## GOAL OF THE EXERCISE
An exact transcription of all the entries is needed; pictures stay out.

## Stored data entries

=======

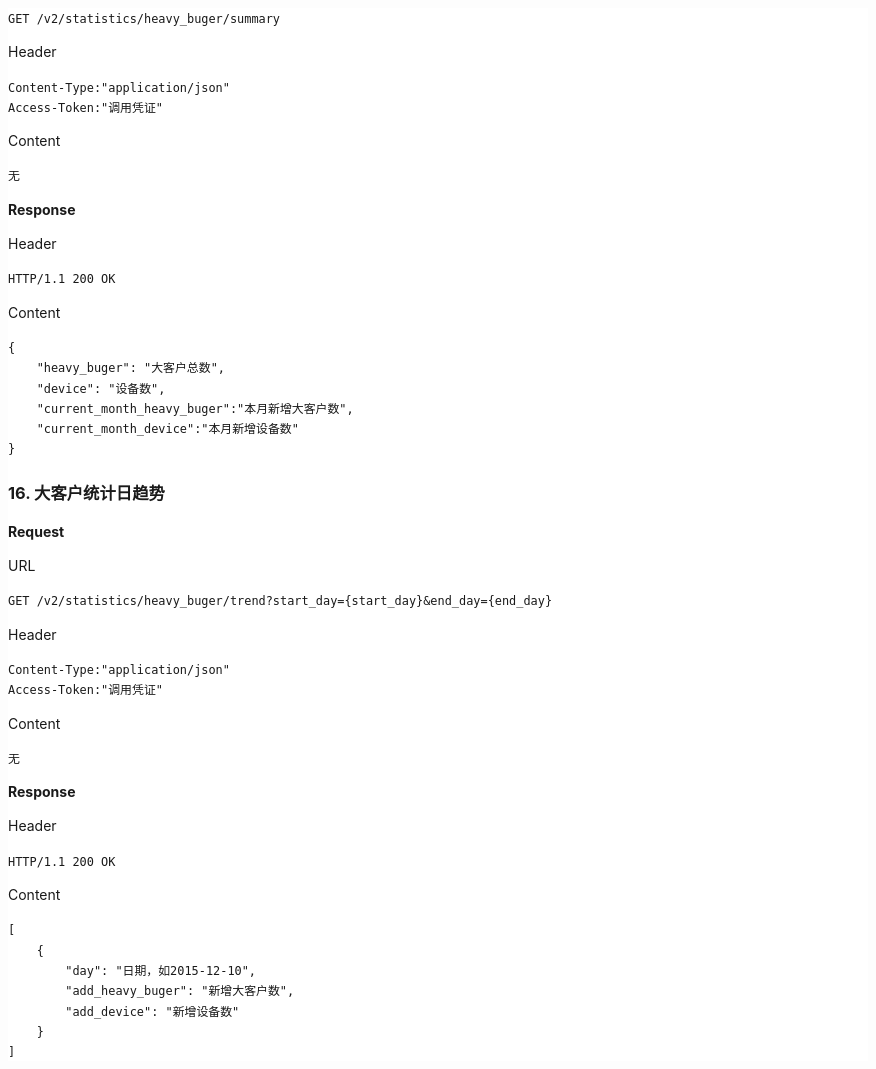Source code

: 	GET /v2/statistics/heavy_buger/summary

Header

	Content-Type:"application/json"
	Access-Token:"调用凭证"	

Content

	无

**Response**

Header

	HTTP/1.1 200 OK

Content

	{
	    "heavy_buger": "大客户总数",
	    "device": "设备数",
		"current_month_heavy_buger":"本月新增大客户数",
		"current_month_device":"本月新增设备数"
	}


### **<a name="heavy_buger_trend">16. 大客户统计日趋势</a>**


**Request**

URL

	GET /v2/statistics/heavy_buger/trend?start_day={start_day}&end_day={end_day}

Header

	Content-Type:"application/json"
	Access-Token:"调用凭证"	

Content

	无

**Response**

Header

	HTTP/1.1 200 OK

Content

	[
	    {
	        "day": "日期，如2015-12-10",
	        "add_heavy_buger": "新增大客户数",
	        "add_device": "新增设备数"
	    }
	]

=======

## ANSWER BELOW
Source code

: 	GET /v2/statistics/heavy_buger/summary

Header

	Content-Type:"application/json"
	Access-Token:"调用凭证"	

Content

	无

**Response**

Header

	HTTP/1.1 200 OK

Content

	{
	    "heavy_buger": "大客户总数",
	    "device": "设备数",
		"current_month_heavy_buger":"本月新增大客户数",
		"current_month_device":"本月新增设备数"
	}


### **<a name="heavy_buger_trend">16. 大客户统计日趋势</a>**


**Request**

URL

	GET /v2/statistics/heavy_buger/trend?start_day={start_day}&end_day={end_day}

Header

	Content-Type:"application/json"
	Access-Token:"调用凭证"	

Content

	无

**Response**

Header

	HTTP/1.1 200 OK

Content

	[
	    {
	        "day": "日期，如2015-12-10",
	        "add_heavy_buger": "新增大客户数",
	        "add_device": "新增设备数"
	    }
	]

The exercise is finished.